# Information supplied
== Segment start ==

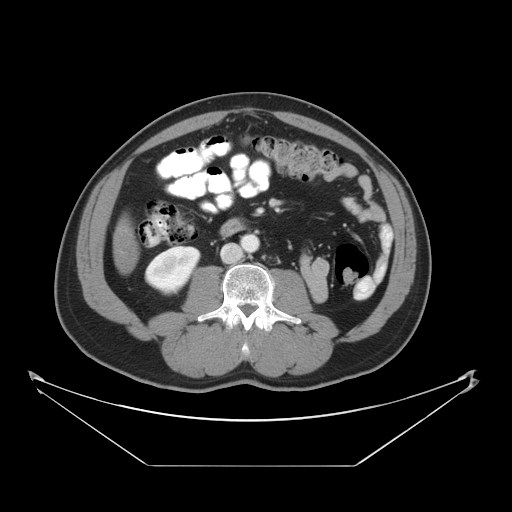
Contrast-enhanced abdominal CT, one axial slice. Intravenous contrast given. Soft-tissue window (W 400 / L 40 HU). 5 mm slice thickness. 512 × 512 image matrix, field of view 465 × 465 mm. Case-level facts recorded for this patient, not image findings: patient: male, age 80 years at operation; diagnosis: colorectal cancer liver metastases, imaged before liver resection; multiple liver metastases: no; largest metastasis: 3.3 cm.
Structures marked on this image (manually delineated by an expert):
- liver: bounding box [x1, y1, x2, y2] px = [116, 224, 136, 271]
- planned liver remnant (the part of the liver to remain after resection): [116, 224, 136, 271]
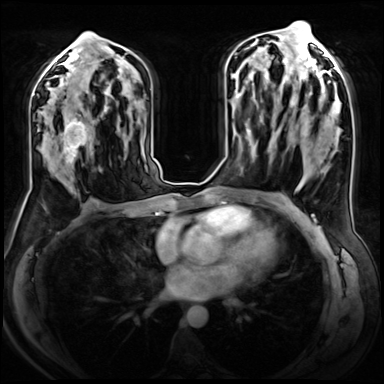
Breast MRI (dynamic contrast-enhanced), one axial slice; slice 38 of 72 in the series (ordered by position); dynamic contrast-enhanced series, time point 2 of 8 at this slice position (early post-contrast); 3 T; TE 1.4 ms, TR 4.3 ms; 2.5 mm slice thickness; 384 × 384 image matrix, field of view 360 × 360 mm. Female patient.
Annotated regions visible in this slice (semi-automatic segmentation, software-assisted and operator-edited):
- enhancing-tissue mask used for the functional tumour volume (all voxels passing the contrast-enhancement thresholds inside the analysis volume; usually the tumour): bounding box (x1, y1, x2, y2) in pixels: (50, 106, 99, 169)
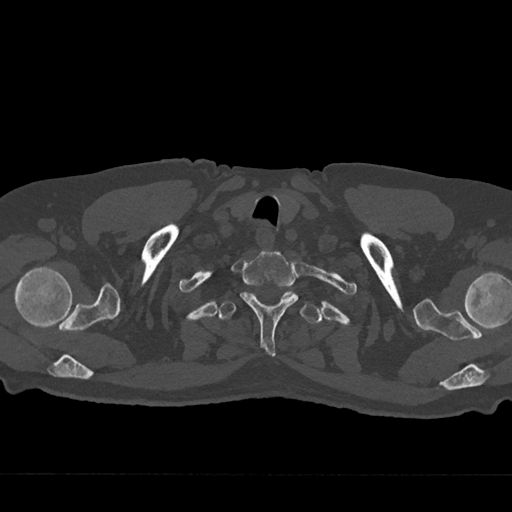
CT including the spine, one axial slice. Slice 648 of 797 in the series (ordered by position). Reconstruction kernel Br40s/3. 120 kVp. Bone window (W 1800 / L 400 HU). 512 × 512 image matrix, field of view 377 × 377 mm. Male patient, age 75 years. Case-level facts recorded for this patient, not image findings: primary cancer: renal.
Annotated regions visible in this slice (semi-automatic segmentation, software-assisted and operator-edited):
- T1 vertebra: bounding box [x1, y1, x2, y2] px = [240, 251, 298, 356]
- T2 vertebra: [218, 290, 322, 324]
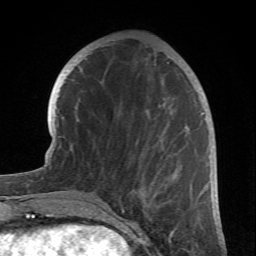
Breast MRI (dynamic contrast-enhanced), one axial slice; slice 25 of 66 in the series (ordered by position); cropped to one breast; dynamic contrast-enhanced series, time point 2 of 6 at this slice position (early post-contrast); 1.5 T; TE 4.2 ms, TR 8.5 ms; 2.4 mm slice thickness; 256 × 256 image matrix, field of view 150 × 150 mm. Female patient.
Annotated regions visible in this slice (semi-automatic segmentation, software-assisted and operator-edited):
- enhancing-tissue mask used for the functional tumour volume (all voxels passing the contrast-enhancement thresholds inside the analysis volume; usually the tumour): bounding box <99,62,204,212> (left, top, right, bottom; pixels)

== Segment end ==
== Segment start ==

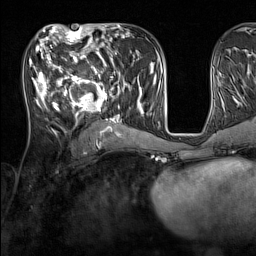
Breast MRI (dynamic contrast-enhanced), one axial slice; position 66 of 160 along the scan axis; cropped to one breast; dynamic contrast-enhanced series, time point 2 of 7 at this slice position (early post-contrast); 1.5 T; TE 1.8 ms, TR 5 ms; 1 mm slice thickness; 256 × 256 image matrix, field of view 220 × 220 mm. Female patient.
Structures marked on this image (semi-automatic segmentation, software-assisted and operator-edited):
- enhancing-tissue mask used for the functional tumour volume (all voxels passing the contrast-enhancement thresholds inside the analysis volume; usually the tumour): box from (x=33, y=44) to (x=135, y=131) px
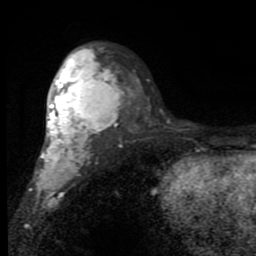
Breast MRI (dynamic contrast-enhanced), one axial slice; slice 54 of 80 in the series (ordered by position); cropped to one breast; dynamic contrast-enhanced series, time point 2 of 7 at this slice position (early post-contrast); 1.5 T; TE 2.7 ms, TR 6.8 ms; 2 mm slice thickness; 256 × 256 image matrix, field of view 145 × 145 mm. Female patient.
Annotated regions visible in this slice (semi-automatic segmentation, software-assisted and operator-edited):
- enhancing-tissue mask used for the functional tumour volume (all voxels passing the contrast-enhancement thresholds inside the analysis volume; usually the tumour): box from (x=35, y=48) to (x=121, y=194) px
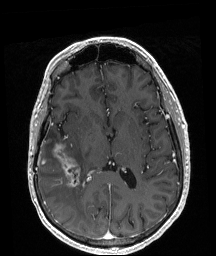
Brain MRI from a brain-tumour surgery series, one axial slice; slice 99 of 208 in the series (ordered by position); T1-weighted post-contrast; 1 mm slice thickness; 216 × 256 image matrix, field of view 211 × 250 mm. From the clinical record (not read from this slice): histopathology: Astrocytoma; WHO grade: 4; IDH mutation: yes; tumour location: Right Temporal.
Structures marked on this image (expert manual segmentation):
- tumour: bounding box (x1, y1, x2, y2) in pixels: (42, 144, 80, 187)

== Segment end ==
== Segment start ==

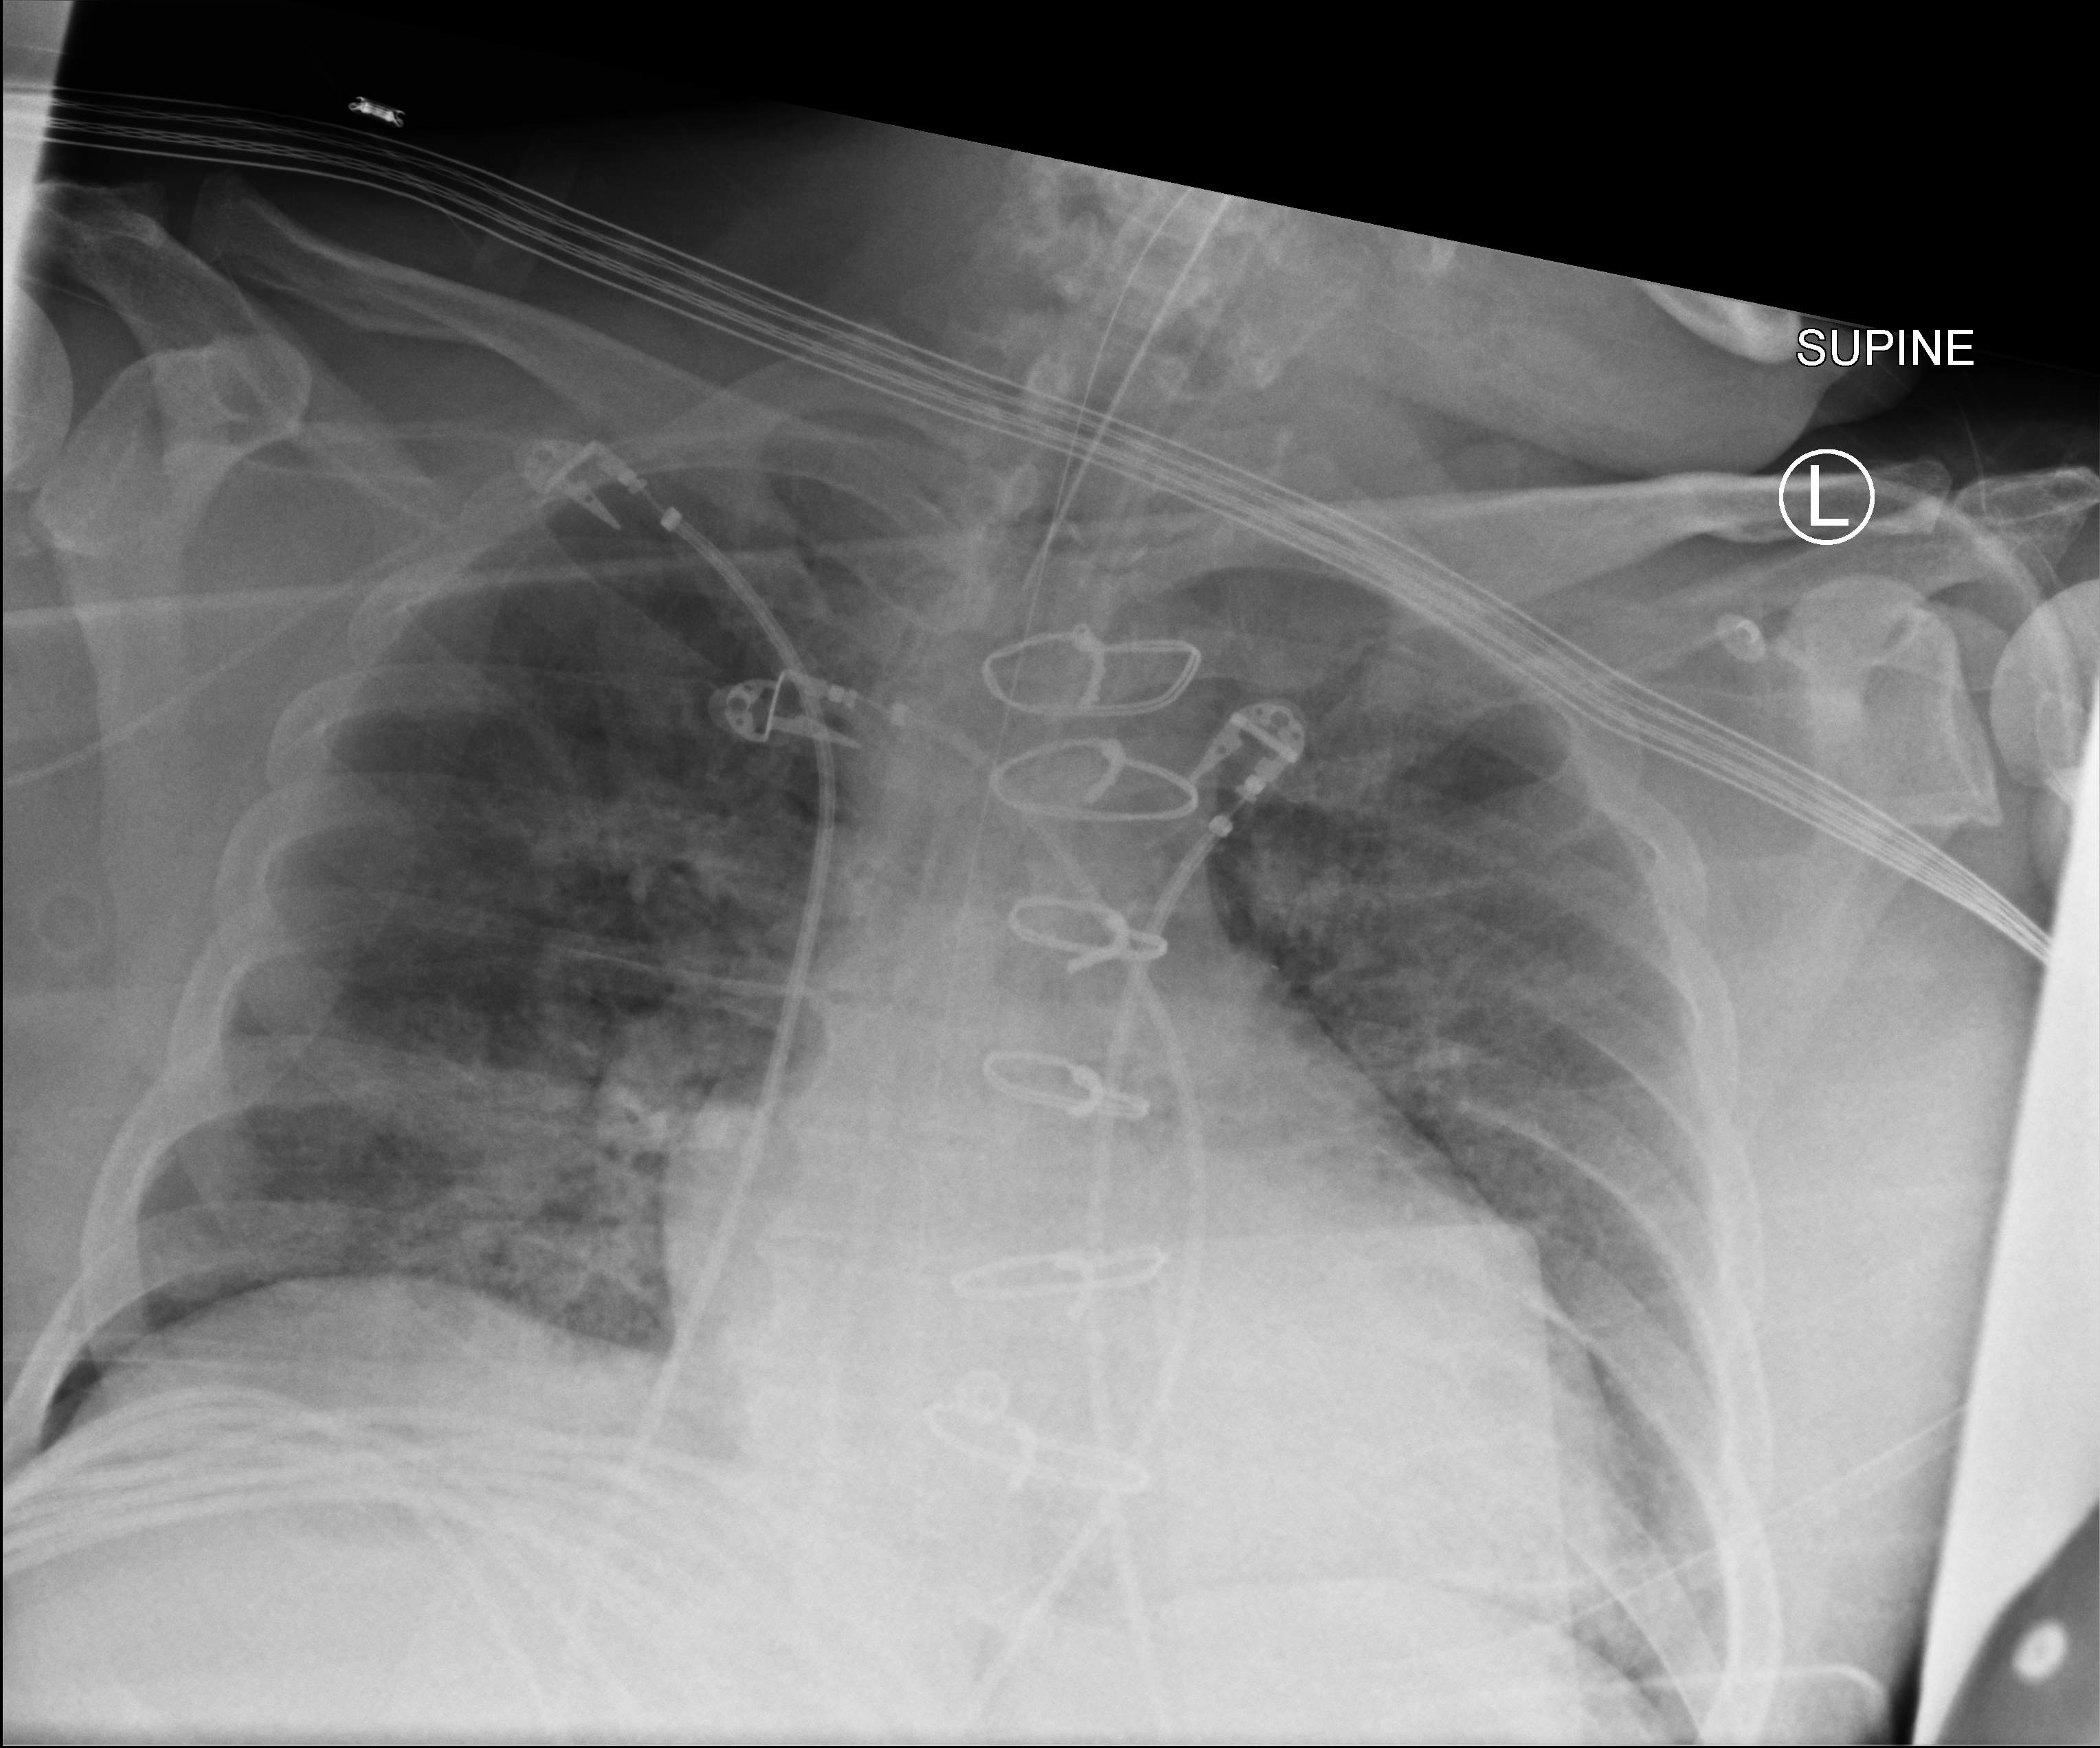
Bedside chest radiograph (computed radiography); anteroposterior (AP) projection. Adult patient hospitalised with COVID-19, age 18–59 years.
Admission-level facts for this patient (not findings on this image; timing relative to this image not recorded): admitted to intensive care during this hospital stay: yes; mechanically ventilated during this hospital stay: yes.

== Segment end ==

# Task description
Looking above, find the stretch of lines that opens with the one holding "Contrast-enhanced abdominal CT, one" and closes with the one holding "- T2 vertebra: [218, 290, 322, 324]". Copy it exactly, pictures excluded.

# Your solution
Contrast-enhanced abdominal CT, one axial slice. Intravenous contrast given. Soft-tissue window (W 400 / L 40 HU). 5 mm slice thickness. 512 × 512 image matrix, field of view 465 × 465 mm. Case-level facts recorded for this patient, not image findings: patient: male, age 80 years at operation; diagnosis: colorectal cancer liver metastases, imaged before liver resection; multiple liver metastases: no; largest metastasis: 3.3 cm.
Structures marked on this image (manually delineated by an expert):
- liver: bounding box [x1, y1, x2, y2] px = [116, 224, 136, 271]
- planned liver remnant (the part of the liver to remain after resection): [116, 224, 136, 271]
Breast MRI (dynamic contrast-enhanced), one axial slice; slice 38 of 72 in the series (ordered by position); dynamic contrast-enhanced series, time point 2 of 8 at this slice position (early post-contrast); 3 T; TE 1.4 ms, TR 4.3 ms; 2.5 mm slice thickness; 384 × 384 image matrix, field of view 360 × 360 mm. Female patient.
Annotated regions visible in this slice (semi-automatic segmentation, software-assisted and operator-edited):
- enhancing-tissue mask used for the functional tumour volume (all voxels passing the contrast-enhancement thresholds inside the analysis volume; usually the tumour): bounding box (x1, y1, x2, y2) in pixels: (50, 106, 99, 169)
CT including the spine, one axial slice. Slice 648 of 797 in the series (ordered by position). Reconstruction kernel Br40s/3. 120 kVp. Bone window (W 1800 / L 400 HU). 512 × 512 image matrix, field of view 377 × 377 mm. Male patient, age 75 years. Case-level facts recorded for this patient, not image findings: primary cancer: renal.
Annotated regions visible in this slice (semi-automatic segmentation, software-assisted and operator-edited):
- T1 vertebra: bounding box [x1, y1, x2, y2] px = [240, 251, 298, 356]
- T2 vertebra: [218, 290, 322, 324]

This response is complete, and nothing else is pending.